Agents need to know what a tool does to the world before calling it. Descriptions should go beyond structured annotations to explain consequences.

Conciseness4/5

Is the description appropriately sized, front-loaded, and free of redundancy?

The description is well-structured with clear sections (purpose, behavioral notes, args, returns) and front-loaded with the core action. Every sentence adds value. Minor deduction for using formal 'Args:' and 'Returns:' docstring headers which are slightly less conversational than optimal.

Shorter descriptions cost fewer tokens and are easier for agents to parse. Every sentence should earn its place.

Completeness4/5

Given the tool's complexity, does the description cover enough for an agent to succeed on first attempt?

Given the tool's simplicity (1 parameter) and existence of an output schema, the description is appropriately complete. It proactively enumerates the specific metadata fields returned (architecture, parameter count, etc.), adding value beyond the schema. No critical gaps for this complexity level.
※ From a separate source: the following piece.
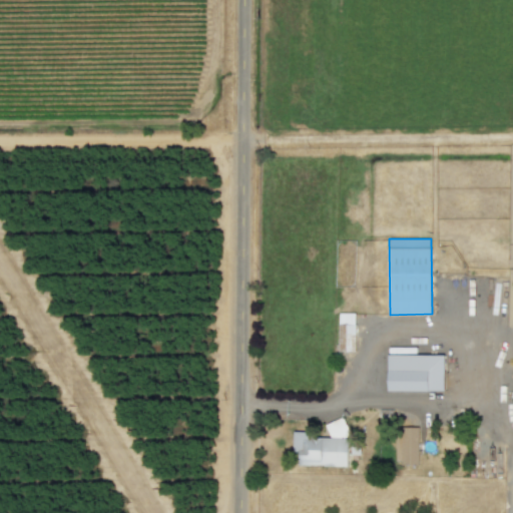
[(356,314),(339,313),(339,351),(355,352),(356,314)]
Complex tools with many parameters or behaviors need more documentation. Simple tools need less. This dimension scales expectations accordingly.

Parameters5/5

Does the description clarify parameter syntax, constraints, interactions, or defaults beyond what the schema provides?

Schema description coverage is 0%, so the description fully compensates. It provides the parameter name, format specification ('HuggingFace model ID'), a concrete working example ('meta-llama/Llama-3.1-8B-Instruct'), and alternative input format ('local path'), giving complete semantic context for the single parameter.

Input schemas describe structure but not intent. Descriptions should explain non-obvious parameter relationships and valid value ranges.

Purpose5/5

Does the description clearly state what the tool does and how it differs from similar tools?

The description opens with a specific verb-resource combination ('Get model info from HuggingFace') and enumerates scope ('parameters, size, architecture'). It clearly distinguishes this metadata retrieval tool from action-oriented siblings like 'push', 'quantize', and 'evaluate'.

Agents choose between tools based on descriptions. A clear purpose with a specific verb and resource helps agents select the right tool.

Usage Guidelines3/5

Does the description explain when to use this tool, when not to, or what alternatives exist?

The description provides implied usage context ('Lightweight call...No GPU or heavy dependencies required'), indicating when this is appropriate (quick metadata checks). However, it lacks explicit when-not guidance or named alternatives among siblings like 'check' or 'evaluate'.

Agents often have multiple tools that could apply. Explicit usage guidance like "use X instead of Y when Z" prevents misuse.